Он прав. У меня никогда не было шансов. Нет их и сейчас. Только установка, прямая и единственно верная – жить дальше. И я стряхиваю с себя нервяк, прилипший ко мне как банный лист, а затем отпускаю все стоп-краны.
Здесь фальшивая улыбка. Тут поддержать тост. Забыть, что сердце кровоточит. Захлопать вместе со всеми, когда к нашему столу трое парней поднесли пузатые колбы с длинными шлангами. Потянуть носом и зажмуриться от квинтэссенции приятных запахов – дыня, клубника, что-то ещё цитрусовое, и, кажется, мятное.

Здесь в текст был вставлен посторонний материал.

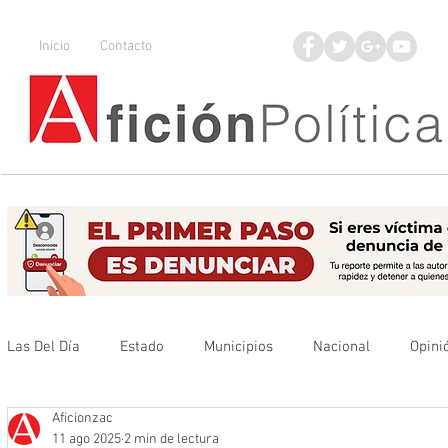
Inicio
Contacto
Las Del Día
Estado
Municipios
Nacional
Opini
Aficionzac
Que no se olvide
Legisladores
UAZ
Denuncia
11 ago 2025
2 min de lectura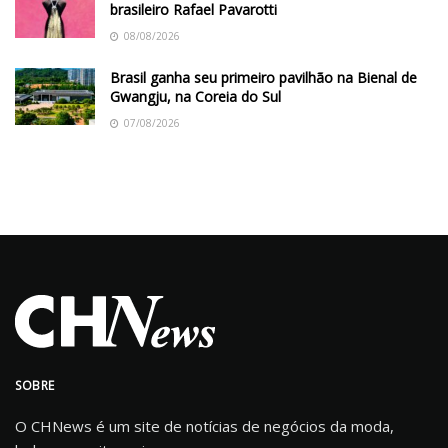
brasileiro Rafael Pavarotti
08/08/2026
Brasil ganha seu primeiro pavilhão na Bienal de
Gwangju, na Coreia do Sul
07/08/2026
SOBRE
O CHNews é um site de notícias de negócios da moda,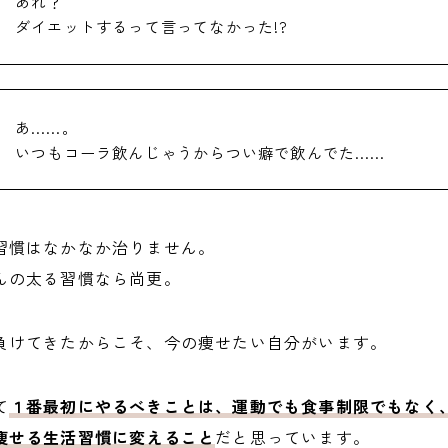
あれ？
ダイエットするって言ってなかった!?
あ……。
いつもコーラ飲んじゃうからつい癖で飲んでた……
習慣はなかなか治りません。
んの太る習慣なら尚更。
負けてきたからこそ、今の痩せたい自分がいます。
て
１番最初にやるべきことは、運動でも食事制限でもなく
痩せる生活習慣に変えること
だと思っています。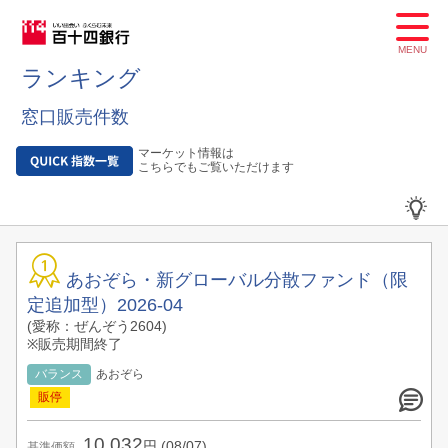
MENU
ランキング
窓口販売件数
マーケット情報は
こちらでもご覧いただけます
あおぞら・新グローバル分散ファンド（限
定追加型）2026-04
(愛称：ぜんぞう2604)
※販売期間終了
バランス
あおぞら
10,032
円
(08/07)
基準価額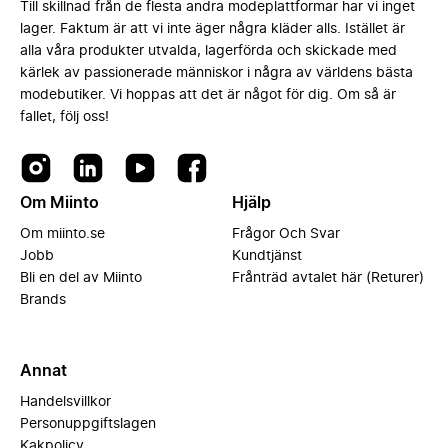
Till skillnad från de flesta andra modeplattformar har vi inget
lager. Faktum är att vi inte äger några kläder alls. Istället är
alla våra produkter utvalda, lagerförda och skickade med
kärlek av passionerade människor i några av världens bästa
modebutiker. Vi hoppas att det är något för dig. Om så är
fallet, följ oss!
Om Miinto
Hjälp
Om miinto.se
Frågor Och Svar
Jobb
Kundtjänst
Bli en del av Miinto
Frånträd avtalet här (Returer)
Brands
Annat
Handelsvillkor
Personuppgiftslagen
Kakpolicy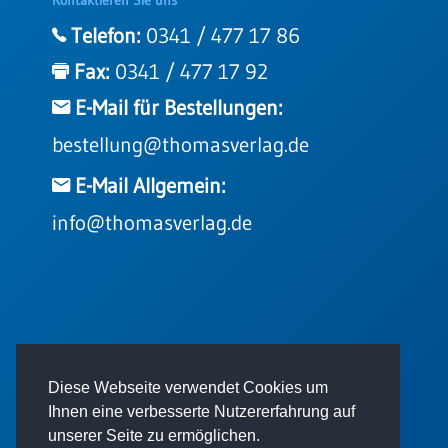
Telefon:
0341 / 477 17 86
Fax:
0341 / 477 17 92
E-Mail für Bestellungen:
bestellung@thomasverlag.de
E-Mail Allgemein:
info@thomasverlag.de
© 2026 - Thomas Verlag GmbH
Diese Webseite verwendet Cookies um
Ihnen eine verbesserte Nutzererfahrung auf
unserer Seite zu ermöglichen.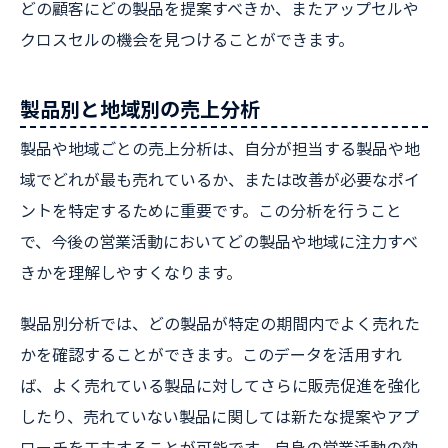
どの顧客にどの製品を提案すべきか、またアップセルや
クロスセルの機会を見つけることができます。
製品別と地域別の売上分析
製品や地域ごとの売上分析は、自分が担当する製品や地
域でどれが最も売れているか、または改善が必要なポイ
ントを特定するために重要です。この分析を行うこと
で、今後の営業活動においてどの製品や地域に注力すべ
きかを理解しやすくなります。
製品別分析では、どの製品が特定の期間内でよく売れた
かを確認することができます。このデータを活用すれ
ば、よく売れている製品に対してさらに販売促進を強化
したり、売れていない製品に関しては新たな提案やアプ
ローチを工夫することが可能です。自身の営業活動の効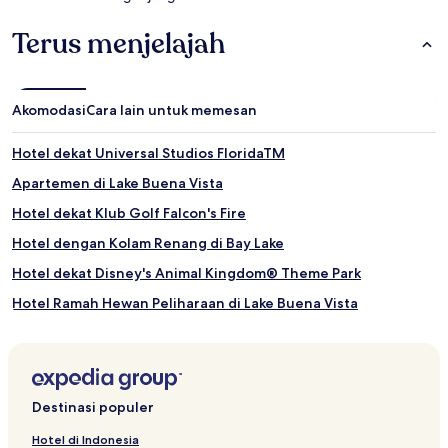
Terus menjelajah
Akomodasi
Cara lain untuk memesan
Hotel dekat Universal Studios FloridaTM
Apartemen di Lake Buena Vista
Hotel dekat Klub Golf Falcon's Fire
Hotel dengan Kolam Renang di Bay Lake
Hotel dekat Disney's Animal Kingdom® Theme Park
Hotel Ramah Hewan Peliharaan di Lake Buena Vista
Hotel Bintang 3 di Four Corners
Hotel dekat Danau Bryan
Hotel dengan Kolam Renang di Kissimmee
Destinasi populer
Hotel dekat House of Blues Orlando
Hotel di Indonesia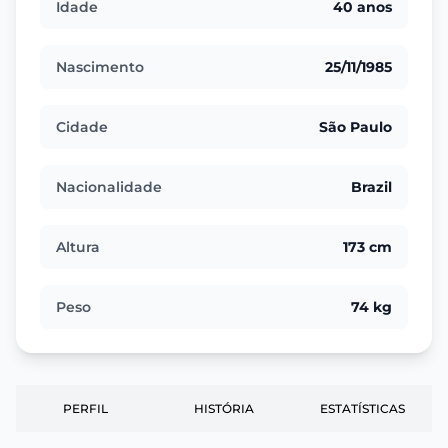
Idade
40 anos
Nascimento
25/11/1985
Cidade
São Paulo
Nacionalidade
Brazil
Altura
173 cm
Peso
74 kg
PERFIL
HISTÓRIA
ESTATÍSTICAS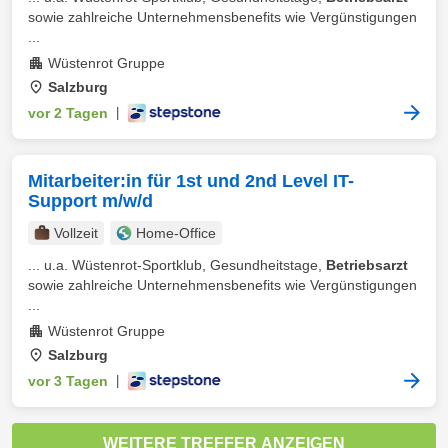
sowie zahlreiche Unternehmensbenefits wie Vergünstigungen
...
Wüstenrot Gruppe
Salzburg
vor 2 Tagen
|
Mitarbeiter:in für 1st und 2nd Level IT-
Support m/w/d
Vollzeit
Home-Office
... u.a. Wüstenrot-Sportklub, Gesundheitstage,
Betriebsarzt
sowie zahlreiche Unternehmensbenefits wie Vergünstigungen
...
Wüstenrot Gruppe
Salzburg
vor 3 Tagen
|
WEITERE TREFFER ANZEIGEN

Улыбаюсь, когда вижу, как девочки щёлкают себя на фронтальную камеру, дуя губы, и охаю, когда одна из них вдруг хватает меня за руку и тащит на танцпол с дикими воплями, в составе всей женской части компании.
– Моя любимая песня! – орёт она истошно и припрыгивает на месте, а спустя всего несколько мгновений мы тонем в бесконечном море танцующих.
Я откровенно не умею это делать. Стесняюсь жутко! И оглядываюсь по сторонам, боясь, что Ярослав увидит моё нервное дёрганье и посмеётся над моей неуклюжестью.
У, я, кажется, влюбляюсь в тебя!
Когда ты рядом моё тело всё в мурашках.
Baby, у...
Она танцует до утра,
И, пока город засыпает, едем дальше...
Но, я глотаю, подскочившее под горло, сердце и, несмотря ни на что, пытаюсь скопировать движения девчонок и тех, что в одних блестящих купальниках извиваются в подвешенных в воздухе металлических клетках. Вот – руки вверх и восьмёрки бёдрами. Закрыть глаза. Слушать музыку. У-у-ух! Кажется, даже получается.
А-а-е!
Кайф! Кайф!
Легче!
Как там было? Я оттанцую всю свою боль? Вот да – установка на максимум.
Где-то внутри меня начинает зарождаться плотный комок эйфории и ширится. Он бурлит. Движения становятся более раскованными, напряжение уходит и на лице появляется улыбка оттого, что мне просто хорошо танцевать здесь и сейчас под эту сумасшедшую музыку.
Так стоп!
Что это?
В первую секунду я ничего не понимаю, а во вторую до меня наконец-то доходит, что моё тело просто выносят с танцпола. Крепкая хватка за руку повыше локтя и вперёд сквозь поток разгорячённых людей, пока я не начинаю путаться в своих же собственных ногах. Оглядываюсь и только было собираюсь возмутиться таким непотребным поведением, но тут же забываю все слова на свете.
Потому что позади меня Басов.
Злой. Взмыленный. И смотрит на меня так, будто бы хочет придушить голыми руками.